WRITTEN INSTRUCTION: In the court opinion excerpt on Jacked Up's fraud claim, what is the title of the complaint section that mentions the defendant's "knowing, reckless, and intentional deception"?

Jacked Up’s fraud claim as articulated in its complaint is consistent with constructive fraud. Specifically, the complaint refers to Sara Lee as a trusted vendor and fiduciary that abused its position of trust and “violated the confidences bestowed upon [it].”

But the complaint is not clearly inconsistent with common law fraud. The relevant section is titled “Fraud (Against SL)” and mentions “the Defendant’s knowing, reckless, and intentional deception.” Moreover, the allegations made in the fraudulent inducement section of the complaint support Jacked Up’s common law fraud claim. Thus, “the most natural reading of [Jacked Up’s] broadly-worded complaint would include” common law fraud. McManus, 320 F.3d at 551. In addition, Jacked Up’s fraud and fraudulent inducement arguments are essentially identical both on appeal and in the summary judgment briefing. Given the ambiguity in Jacked Up’s complaint and the similarities between Jacked Up’s fraud and fraudulent inducement arguments, we find that Jacked Up gave “fair notice in the pleadings of all claims brought against the defendant.” Homoki, 717 F.3d at 402. Therefore, the district court erred in granting summary judgment on Jacked Up’s fraud claim on this ground.

b. Whether Jacked Up’s reliance on Sara Lee’s representations was justiñed

Jacked Up next argues that genuine issues of material fact preclude summary judgment on its fraud and fraudulent inducement claims. Sara Lee contends, as the district court held, that Jacked Up’s reliance on Sara Lee’s alleged misrepresentations was not justifiable.

RECORDED INFORMATION:
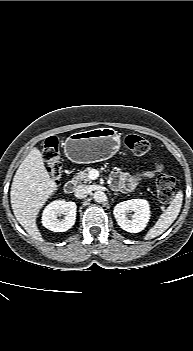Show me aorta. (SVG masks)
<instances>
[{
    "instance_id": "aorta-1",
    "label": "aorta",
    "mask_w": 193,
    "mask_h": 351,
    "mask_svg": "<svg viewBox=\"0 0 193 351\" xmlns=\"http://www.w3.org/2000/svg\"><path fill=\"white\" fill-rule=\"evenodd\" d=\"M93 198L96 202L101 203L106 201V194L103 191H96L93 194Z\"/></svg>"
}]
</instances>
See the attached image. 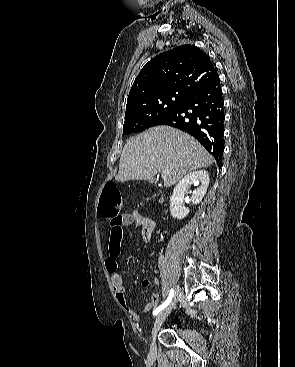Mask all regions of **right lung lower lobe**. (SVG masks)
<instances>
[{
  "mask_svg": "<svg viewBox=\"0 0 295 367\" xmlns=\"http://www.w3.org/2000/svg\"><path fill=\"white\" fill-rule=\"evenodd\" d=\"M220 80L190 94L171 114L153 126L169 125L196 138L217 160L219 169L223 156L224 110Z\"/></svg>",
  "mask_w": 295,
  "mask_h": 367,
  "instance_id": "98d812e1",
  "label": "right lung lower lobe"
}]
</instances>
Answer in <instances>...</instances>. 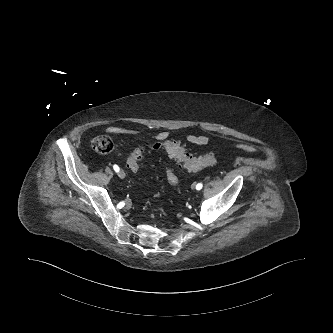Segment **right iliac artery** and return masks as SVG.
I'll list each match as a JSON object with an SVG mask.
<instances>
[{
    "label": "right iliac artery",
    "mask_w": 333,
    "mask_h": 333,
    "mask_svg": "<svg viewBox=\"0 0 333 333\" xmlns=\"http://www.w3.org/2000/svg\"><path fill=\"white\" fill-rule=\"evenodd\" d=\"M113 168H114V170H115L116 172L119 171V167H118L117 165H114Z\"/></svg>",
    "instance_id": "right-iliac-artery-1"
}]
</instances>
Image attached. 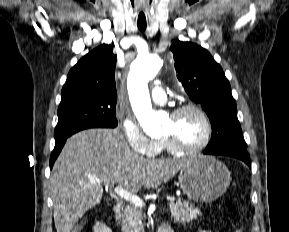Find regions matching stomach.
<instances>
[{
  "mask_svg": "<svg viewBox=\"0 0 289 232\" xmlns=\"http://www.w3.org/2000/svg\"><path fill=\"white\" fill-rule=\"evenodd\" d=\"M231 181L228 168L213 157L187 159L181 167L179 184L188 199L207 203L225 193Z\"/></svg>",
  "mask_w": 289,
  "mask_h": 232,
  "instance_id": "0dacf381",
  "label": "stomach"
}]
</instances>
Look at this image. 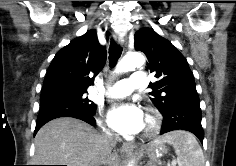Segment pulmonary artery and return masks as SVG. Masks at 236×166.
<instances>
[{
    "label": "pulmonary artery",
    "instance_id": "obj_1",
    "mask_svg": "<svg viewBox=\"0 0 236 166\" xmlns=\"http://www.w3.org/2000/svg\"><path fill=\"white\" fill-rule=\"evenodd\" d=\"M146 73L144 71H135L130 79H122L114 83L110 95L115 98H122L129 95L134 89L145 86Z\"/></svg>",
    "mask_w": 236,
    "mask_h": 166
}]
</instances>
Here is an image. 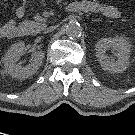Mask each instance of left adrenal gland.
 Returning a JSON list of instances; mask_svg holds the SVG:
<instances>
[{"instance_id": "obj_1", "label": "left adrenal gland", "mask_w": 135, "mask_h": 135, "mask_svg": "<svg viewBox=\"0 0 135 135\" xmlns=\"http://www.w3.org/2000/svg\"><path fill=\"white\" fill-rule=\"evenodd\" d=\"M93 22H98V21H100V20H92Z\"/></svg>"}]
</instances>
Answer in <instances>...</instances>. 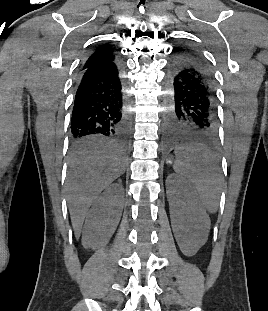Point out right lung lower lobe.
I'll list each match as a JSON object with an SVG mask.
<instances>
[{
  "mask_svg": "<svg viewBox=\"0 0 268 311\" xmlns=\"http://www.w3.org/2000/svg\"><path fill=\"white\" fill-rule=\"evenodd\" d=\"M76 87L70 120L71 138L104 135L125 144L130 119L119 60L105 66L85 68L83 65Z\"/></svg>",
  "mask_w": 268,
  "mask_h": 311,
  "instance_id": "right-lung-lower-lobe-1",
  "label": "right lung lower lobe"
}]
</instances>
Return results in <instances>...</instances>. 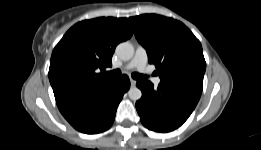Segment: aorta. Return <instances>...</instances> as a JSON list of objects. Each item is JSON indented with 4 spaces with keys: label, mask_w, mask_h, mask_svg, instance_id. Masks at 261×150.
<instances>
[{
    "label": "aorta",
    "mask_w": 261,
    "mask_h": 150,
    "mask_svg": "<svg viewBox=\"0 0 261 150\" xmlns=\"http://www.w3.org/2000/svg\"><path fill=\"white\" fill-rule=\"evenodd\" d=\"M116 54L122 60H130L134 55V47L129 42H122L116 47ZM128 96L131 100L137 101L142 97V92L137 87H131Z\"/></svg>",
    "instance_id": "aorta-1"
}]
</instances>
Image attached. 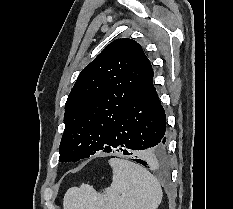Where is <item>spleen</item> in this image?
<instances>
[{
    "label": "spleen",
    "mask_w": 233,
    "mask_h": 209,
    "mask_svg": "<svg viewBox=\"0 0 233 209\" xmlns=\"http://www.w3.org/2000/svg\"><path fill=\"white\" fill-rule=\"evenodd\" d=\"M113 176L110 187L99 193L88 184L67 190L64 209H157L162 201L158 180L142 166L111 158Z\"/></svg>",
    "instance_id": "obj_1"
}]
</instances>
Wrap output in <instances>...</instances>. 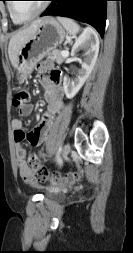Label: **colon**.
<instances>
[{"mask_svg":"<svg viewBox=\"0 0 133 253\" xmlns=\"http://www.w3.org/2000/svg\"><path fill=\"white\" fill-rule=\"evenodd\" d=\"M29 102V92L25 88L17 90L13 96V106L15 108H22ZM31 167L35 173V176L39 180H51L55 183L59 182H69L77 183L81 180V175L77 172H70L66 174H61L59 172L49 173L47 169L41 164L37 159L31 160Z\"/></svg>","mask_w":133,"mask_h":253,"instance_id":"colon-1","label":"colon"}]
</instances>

OUTPUT OF THE TASK: "Fraud (Against SL)"